What to produce ::
Please reproduce all of the material below word for word, leaving out the pictures.

Source data Start Marker

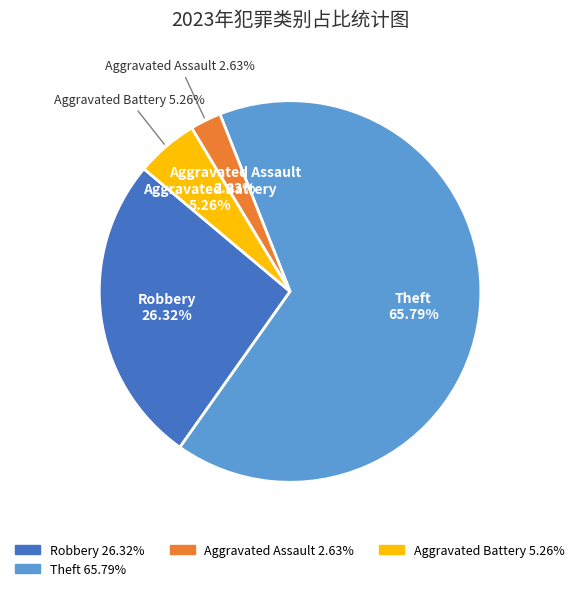

Does Aggravated Battery account for over 50% of the chart?

No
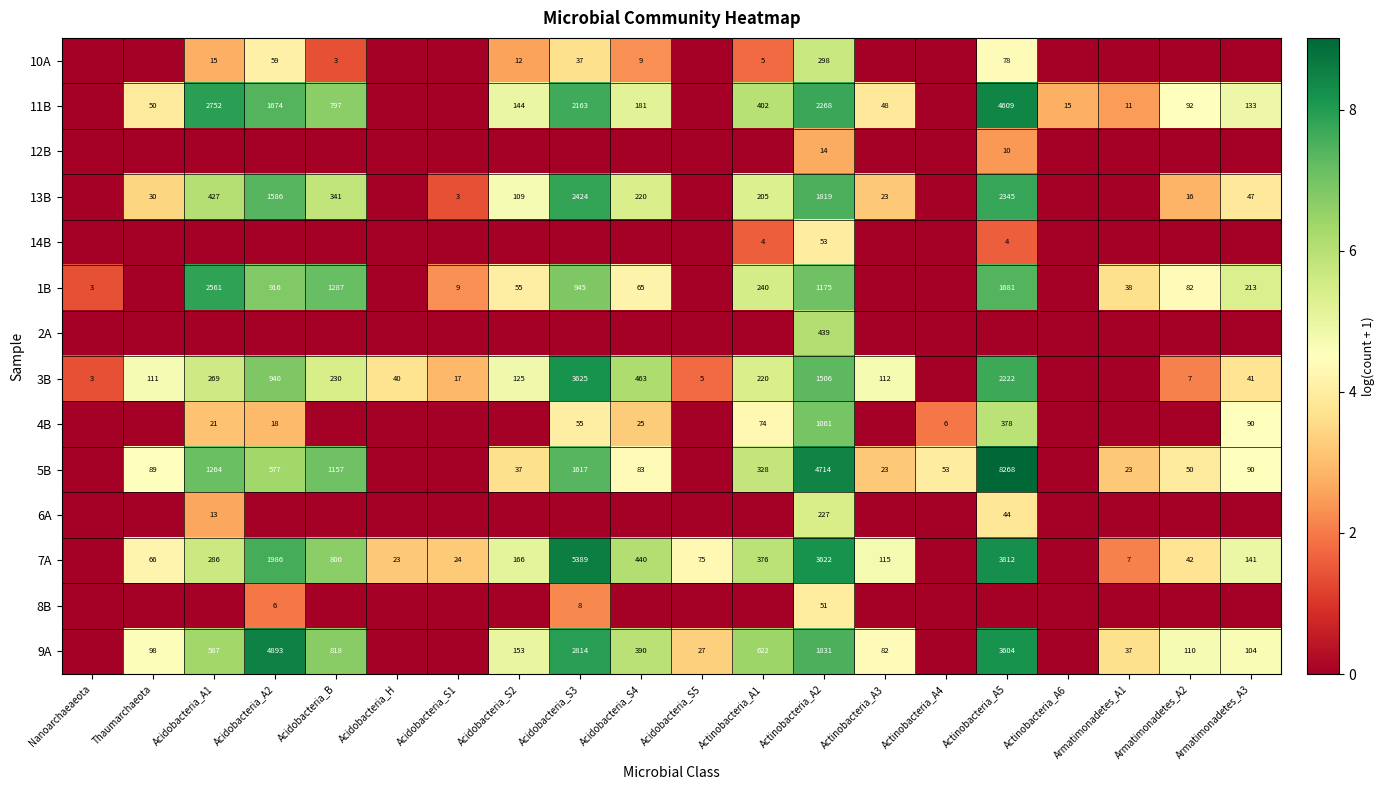

How many series are shown in this chart?

14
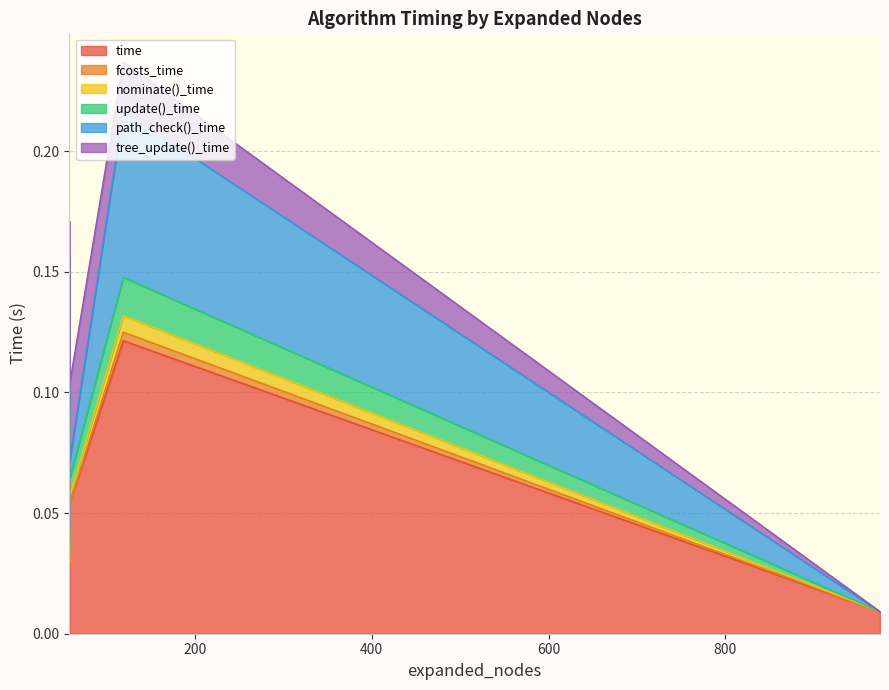

How many lines are shown in the chart?

6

Source data End Marker

Task output ::
Does Aggravated Battery account for over 50% of the chart?

No

How many series are shown in this chart?

14

How many lines are shown in the chart?

6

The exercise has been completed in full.